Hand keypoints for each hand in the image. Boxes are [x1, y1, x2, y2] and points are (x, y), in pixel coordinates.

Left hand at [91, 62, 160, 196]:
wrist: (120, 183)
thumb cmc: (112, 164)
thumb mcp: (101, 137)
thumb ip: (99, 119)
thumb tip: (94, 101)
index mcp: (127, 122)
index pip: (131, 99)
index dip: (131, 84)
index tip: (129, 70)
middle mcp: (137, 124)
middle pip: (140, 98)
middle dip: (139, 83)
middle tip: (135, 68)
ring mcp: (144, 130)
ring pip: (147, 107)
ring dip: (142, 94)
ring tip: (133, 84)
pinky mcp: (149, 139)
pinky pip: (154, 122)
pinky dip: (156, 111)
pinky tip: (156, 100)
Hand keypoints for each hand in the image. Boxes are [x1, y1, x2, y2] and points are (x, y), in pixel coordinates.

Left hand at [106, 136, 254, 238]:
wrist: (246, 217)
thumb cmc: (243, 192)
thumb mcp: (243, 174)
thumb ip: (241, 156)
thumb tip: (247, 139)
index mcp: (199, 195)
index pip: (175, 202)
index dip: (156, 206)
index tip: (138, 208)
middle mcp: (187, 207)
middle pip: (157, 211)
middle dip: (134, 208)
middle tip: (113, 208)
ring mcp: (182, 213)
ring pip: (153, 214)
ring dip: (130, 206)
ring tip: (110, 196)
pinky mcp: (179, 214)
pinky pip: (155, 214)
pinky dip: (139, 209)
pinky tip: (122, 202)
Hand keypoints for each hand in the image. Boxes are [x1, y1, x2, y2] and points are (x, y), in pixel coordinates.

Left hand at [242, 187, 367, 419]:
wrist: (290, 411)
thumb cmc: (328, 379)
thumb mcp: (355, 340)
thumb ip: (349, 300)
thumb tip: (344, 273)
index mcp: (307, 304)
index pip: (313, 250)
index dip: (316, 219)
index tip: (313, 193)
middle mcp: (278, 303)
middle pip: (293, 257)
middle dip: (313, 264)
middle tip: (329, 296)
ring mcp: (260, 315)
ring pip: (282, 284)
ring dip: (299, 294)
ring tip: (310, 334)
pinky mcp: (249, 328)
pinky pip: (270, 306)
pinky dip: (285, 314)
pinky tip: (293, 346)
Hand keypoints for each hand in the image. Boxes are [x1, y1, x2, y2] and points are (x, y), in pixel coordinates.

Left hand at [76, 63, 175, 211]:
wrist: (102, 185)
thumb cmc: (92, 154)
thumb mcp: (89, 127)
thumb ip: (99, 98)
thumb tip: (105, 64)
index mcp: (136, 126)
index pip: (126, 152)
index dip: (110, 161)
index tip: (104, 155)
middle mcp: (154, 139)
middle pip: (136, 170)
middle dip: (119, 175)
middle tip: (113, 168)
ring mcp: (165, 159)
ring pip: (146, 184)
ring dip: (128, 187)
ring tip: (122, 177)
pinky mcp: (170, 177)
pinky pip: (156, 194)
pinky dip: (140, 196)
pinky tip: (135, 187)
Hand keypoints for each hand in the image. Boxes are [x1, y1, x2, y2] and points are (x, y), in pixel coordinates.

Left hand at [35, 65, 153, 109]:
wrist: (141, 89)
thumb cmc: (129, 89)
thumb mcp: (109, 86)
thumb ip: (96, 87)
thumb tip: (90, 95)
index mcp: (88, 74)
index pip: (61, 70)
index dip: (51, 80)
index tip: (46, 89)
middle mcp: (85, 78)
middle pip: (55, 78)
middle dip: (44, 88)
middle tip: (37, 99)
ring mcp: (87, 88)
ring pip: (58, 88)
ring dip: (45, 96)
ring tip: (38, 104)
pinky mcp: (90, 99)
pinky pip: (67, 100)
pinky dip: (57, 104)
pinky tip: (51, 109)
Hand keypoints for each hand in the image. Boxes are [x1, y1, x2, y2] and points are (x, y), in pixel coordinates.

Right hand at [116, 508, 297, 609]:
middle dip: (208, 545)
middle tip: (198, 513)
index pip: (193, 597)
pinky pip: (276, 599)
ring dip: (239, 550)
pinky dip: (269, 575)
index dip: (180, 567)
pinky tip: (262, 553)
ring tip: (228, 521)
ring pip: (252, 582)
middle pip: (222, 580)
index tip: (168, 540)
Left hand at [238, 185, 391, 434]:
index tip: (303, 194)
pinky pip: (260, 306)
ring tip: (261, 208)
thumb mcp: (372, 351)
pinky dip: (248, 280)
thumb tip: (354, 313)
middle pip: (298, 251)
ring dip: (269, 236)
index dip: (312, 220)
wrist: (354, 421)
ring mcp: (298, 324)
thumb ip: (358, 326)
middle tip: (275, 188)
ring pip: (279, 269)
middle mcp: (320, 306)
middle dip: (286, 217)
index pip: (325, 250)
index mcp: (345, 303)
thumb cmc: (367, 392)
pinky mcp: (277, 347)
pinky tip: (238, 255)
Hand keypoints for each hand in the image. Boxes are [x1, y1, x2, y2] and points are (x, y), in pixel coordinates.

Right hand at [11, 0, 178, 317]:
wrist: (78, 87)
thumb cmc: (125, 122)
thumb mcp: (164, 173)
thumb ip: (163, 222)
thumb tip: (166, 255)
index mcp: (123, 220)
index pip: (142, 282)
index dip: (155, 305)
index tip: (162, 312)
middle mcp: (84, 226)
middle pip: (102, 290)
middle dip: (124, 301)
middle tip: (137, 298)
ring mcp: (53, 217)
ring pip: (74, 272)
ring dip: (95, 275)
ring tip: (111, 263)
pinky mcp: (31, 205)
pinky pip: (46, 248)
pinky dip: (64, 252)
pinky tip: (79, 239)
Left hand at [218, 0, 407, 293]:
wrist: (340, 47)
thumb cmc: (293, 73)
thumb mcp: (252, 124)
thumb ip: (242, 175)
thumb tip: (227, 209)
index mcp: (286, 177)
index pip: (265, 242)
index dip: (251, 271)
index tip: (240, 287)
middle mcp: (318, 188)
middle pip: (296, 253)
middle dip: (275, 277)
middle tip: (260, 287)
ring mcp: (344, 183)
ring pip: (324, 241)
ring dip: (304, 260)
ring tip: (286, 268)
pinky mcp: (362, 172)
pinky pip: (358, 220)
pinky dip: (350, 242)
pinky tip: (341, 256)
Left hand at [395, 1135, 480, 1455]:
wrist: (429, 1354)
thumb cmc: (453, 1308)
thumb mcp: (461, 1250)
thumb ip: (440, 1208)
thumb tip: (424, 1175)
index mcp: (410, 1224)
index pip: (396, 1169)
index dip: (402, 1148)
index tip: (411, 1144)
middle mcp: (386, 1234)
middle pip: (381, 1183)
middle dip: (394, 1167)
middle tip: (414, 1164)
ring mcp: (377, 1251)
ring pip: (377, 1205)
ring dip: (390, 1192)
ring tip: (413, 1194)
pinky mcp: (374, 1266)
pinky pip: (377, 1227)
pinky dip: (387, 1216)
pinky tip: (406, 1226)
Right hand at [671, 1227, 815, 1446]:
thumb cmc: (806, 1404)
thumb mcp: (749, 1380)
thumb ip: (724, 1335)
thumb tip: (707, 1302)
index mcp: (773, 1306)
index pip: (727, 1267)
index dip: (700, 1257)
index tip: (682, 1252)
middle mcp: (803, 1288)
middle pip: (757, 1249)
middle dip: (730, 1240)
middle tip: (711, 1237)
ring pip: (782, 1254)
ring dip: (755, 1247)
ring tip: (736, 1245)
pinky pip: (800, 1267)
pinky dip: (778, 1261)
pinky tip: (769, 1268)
* * *
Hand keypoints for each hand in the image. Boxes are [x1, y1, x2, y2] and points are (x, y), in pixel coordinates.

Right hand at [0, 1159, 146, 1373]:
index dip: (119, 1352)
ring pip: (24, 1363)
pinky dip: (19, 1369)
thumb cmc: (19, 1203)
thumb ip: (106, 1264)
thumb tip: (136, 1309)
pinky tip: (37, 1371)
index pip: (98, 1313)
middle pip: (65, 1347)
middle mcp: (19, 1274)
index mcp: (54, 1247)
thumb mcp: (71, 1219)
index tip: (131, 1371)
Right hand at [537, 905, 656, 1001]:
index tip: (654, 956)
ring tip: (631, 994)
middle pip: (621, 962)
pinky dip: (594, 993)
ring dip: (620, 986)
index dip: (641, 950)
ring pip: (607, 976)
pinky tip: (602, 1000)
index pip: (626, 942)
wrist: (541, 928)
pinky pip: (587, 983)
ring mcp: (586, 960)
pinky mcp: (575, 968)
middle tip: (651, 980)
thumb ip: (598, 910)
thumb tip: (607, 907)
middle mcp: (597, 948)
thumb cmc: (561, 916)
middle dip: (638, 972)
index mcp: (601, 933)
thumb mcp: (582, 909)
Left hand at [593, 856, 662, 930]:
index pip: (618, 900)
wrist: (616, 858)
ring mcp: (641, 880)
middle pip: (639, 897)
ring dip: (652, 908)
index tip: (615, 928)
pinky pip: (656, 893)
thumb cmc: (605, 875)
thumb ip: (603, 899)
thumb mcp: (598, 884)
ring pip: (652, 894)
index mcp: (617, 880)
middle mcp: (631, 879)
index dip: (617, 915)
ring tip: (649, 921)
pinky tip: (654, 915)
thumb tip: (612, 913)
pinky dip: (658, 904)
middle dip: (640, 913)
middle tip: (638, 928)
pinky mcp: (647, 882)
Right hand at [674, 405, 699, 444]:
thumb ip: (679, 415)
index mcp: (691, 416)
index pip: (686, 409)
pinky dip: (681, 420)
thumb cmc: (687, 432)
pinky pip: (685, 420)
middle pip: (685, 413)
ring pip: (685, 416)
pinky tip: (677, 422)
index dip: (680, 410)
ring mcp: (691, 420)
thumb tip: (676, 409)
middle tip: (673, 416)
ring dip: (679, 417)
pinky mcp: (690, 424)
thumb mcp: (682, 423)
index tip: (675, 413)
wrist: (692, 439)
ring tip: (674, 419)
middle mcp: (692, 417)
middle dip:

- _Work request_
Look above for the line holding "pinky pip: (154, 122)" and the line holding "pinky pip: (270, 306)". Retype both, and every line between them, word for word and nothing else.

- _Problem solution_
pinky pip: (154, 122)
pinky dip: (156, 111)
pinky tip: (156, 100)
Hand keypoints for each hand in the image. Boxes are [x1, y1, x2, y2] and points are (x, y), in pixel coordinates.

Left hand at [106, 136, 254, 238]:
wrist: (246, 217)
thumb cmc: (243, 192)
thumb mcp: (243, 174)
thumb ip: (241, 156)
thumb tip: (247, 139)
index mcp: (199, 195)
index pip: (175, 202)
index dip: (156, 206)
index tip: (138, 208)
middle mcp: (187, 207)
middle pip: (157, 211)
middle dip: (134, 208)
middle tip: (113, 208)
ring mcp: (182, 213)
ring pip: (153, 214)
ring dip: (130, 206)
ring tip: (110, 196)
pinky mcp: (179, 214)
pinky pip: (155, 214)
pinky dip: (139, 209)
pinky tip: (122, 202)
Hand keypoints for each hand in the image. Boxes are [x1, y1, x2, y2] and points are (x, y), in pixel coordinates.

Left hand at [242, 187, 367, 419]:
wrist: (290, 411)
thumb cmc: (328, 379)
thumb mcp: (355, 340)
thumb ip: (349, 300)
thumb tip: (344, 273)
index mcp: (307, 304)
index pip: (313, 250)
index dip: (316, 219)
index tip: (313, 193)
middle mcp: (278, 303)
middle pip: (293, 257)
middle dip: (313, 264)
middle tip: (329, 296)
ring mcp: (260, 315)
ring pip: (282, 284)
ring dip: (299, 294)
ring tip: (310, 334)
pinky mcp: (249, 328)
pinky pip: (270, 306)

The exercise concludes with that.